Ken Arok yang bergelar Sri Rajasa itu menarik nafas dalam-dalam. Adalah jauh berbeda dengan angan-angan Mahisa Agni dan Anusapati, bahkan Ken Dedes. Pada saat terakhir, Sri Rajasa seakan-akan mulai mampu melihat kedalam dirinya sendiri. Seakan-akan ia dihadapkan pada sebuah bayangan yang jelas tentang dirinya dan segala perbuatannya.
"Sudah cukup," tiba-tiba saja ia berdesah, "aku sudah cukup lama menerima kurnia Yang Maha Agung. Mungkin aku memang kekasih dewa-dewa. Tetapi aku tidak dapat ingkar melihat kenyataan pada diri Ken Dedes. Ia adalah perempuan pinunjul yang pantas melahirkan seorang besar di tanah ini."
Ken Arok yang bergelar Sri Rajasa itu menarik nafas dalam-dalam. Ketika ia memandang kedalam semak-semak yang rimbun, ia tidak melihat lagi warna bunga-bungaan yang beraneka. Tetapi yang membayang adalah semak-semak di padang Karautan. Semak yang bahkan kadang-kadang berduri. Tetapi ia sama sekali tidak menghiraukan. Apabila ia ingin bersembunyi, maka ia-pun menyusup saja kedalamnya tanpa menghiraukan kulitnya yang berjalur-jalur merah tersangkut duri.

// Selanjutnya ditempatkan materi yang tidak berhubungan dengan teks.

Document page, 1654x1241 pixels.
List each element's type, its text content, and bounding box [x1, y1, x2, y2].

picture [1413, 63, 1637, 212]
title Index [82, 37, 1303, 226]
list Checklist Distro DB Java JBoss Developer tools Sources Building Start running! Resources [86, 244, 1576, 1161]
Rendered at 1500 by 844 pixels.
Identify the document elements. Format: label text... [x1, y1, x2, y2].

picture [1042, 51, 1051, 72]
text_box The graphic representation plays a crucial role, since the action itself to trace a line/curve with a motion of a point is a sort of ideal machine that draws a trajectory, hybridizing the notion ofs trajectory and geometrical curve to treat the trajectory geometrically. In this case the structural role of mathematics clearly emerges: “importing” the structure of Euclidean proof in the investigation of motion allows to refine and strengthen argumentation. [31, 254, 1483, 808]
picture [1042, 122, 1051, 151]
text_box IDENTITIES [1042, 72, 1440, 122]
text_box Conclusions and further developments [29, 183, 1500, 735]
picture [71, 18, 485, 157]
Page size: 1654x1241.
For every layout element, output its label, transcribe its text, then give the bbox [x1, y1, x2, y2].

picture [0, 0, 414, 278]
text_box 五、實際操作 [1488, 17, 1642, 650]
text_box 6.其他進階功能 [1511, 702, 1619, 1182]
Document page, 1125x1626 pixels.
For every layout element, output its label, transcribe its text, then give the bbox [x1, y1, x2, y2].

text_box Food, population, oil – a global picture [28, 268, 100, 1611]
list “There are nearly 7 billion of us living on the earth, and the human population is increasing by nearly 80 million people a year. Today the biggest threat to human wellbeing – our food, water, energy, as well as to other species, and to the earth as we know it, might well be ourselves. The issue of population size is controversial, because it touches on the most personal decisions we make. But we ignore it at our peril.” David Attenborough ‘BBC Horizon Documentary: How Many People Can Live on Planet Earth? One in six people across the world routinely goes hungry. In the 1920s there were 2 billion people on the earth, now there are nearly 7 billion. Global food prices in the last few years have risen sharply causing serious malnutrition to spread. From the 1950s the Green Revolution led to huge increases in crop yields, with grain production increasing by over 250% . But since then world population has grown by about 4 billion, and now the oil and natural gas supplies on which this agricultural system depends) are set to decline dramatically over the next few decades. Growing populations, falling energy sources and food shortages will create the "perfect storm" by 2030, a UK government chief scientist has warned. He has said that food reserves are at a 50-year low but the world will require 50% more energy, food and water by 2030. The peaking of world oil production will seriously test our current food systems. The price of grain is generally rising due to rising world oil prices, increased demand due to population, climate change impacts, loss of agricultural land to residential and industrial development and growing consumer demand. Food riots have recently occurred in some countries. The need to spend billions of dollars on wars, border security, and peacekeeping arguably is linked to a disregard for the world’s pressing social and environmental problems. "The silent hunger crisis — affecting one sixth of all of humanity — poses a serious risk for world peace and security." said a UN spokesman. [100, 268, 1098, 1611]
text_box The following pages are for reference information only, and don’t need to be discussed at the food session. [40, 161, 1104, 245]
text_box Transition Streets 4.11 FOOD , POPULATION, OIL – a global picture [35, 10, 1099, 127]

"Betapa hidup ini bagaikan mimpi di malam-malam yang panjang dan terputus-putus," berkata Ken Arok didalam hatinya. "Seperti hidupnya sendiri bagaikan mimpi yang patah-patah hampir tidak dapat dipercaya. Sebagai seorang anak liar di padang Karautan, kini ia cepat duduk dengan megahnya di atas tahta Singasari."
"Aku telah menyia-nyiakan kesempatan yang ada padaku. Didalam kamukten ini aku tidak berusaha membersihkan diriku, tetapi aku justru lebih banyak menodai diriku sendiri dengan berbagai macam kesenangan dan cita-cita yang menyimpang dari keinginan Yang Maha Agung," desisnya ketika terbayang di wajahnya seorang gadis yang ditemuinya dihutan perburuan dan berhasil menjebaknya. Seperti kehidupan liar yang ditempuhnya dimasa mudanya, dengan memperkosa gadis-gadis, maka ia-pun terjebak dalam kehidupan yang liar bukan atas kehendaknya. Maka ia-pun terjebak untuk mengambil Ken Umang menjadi isterinya, sehingga lahirlah anak demi anak. Namun kini ia melihat, bahwa ia tidak dapat lagi mengelakkan pengaruh perempuan itu yang justru semakin lama terasa semakin kuat.
Ken Arok bergeser setapak. Angan-angannya menjadi semakin tajam menyoroti dirinya sendiri. Dan ia-pun melihat dirinya sendiri kini telah berdiri di tengah-engah arus sungai yang deras. Berhenti atau terus, ia sudah terlanjur basah. "Jika aku harus berjalan terus, aku tidak lagi berbuat karena suatu keyakinan." ia berkata kepada diri sendiri, "yang aku lakukan hanyalah karena semuanya sudah terlanjur. Dan didalam saat yang paling sulit, tentu aku tidak akan dapat melepaskan Tohjaya yang tamak itu."
Namun Ken Arok tidak juga dapat menyalahkan Tohjaya. Ia telah ikut membentuk Tohjaya menjadi seorang pemimpin. Seorang yang bercita-cita terlampau tinggi tanpa mengingat alas yang diinjaknya. Jika perlu, ia akan berdiri diatas alas mayat Anusapati dan siapa-pun juga untuk mencapai singgasana Singasari.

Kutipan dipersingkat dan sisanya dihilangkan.